Pose estimation data
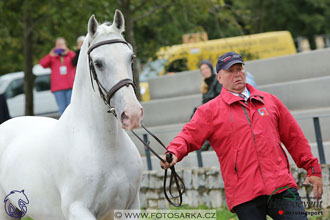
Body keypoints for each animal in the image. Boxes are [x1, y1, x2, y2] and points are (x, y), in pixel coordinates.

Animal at [0, 10, 144, 220]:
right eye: (98, 63)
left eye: (130, 58)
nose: (132, 113)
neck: (105, 145)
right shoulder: (78, 209)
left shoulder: (130, 207)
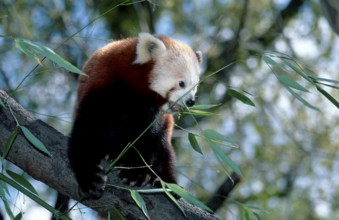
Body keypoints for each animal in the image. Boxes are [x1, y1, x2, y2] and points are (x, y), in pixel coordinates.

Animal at [67, 33, 203, 199]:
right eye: (181, 83)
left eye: (195, 86)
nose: (191, 101)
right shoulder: (103, 86)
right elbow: (88, 129)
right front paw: (91, 179)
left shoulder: (153, 115)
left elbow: (146, 140)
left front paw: (135, 172)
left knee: (165, 154)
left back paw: (168, 182)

What the task asks
Would you restate word for word only the lines from the line with "left eye: (130, 58)" to the last line above, with the pictures left out?

Output of the exercise
left eye: (130, 58)
nose: (132, 113)
neck: (105, 145)
right shoulder: (78, 209)
left shoulder: (130, 207)
Body keypoints for each animal in the image. Boxes are [x1, y1, x2, y2] and points are (x, y), in pixel coordinates.

Animal at [67, 33, 203, 199]:
right eye: (181, 83)
left eye: (195, 86)
nose: (191, 101)
right shoulder: (103, 86)
right elbow: (88, 129)
right front paw: (91, 179)
left shoulder: (153, 115)
left elbow: (146, 140)
left front paw: (135, 172)
left knee: (165, 154)
left back paw: (168, 182)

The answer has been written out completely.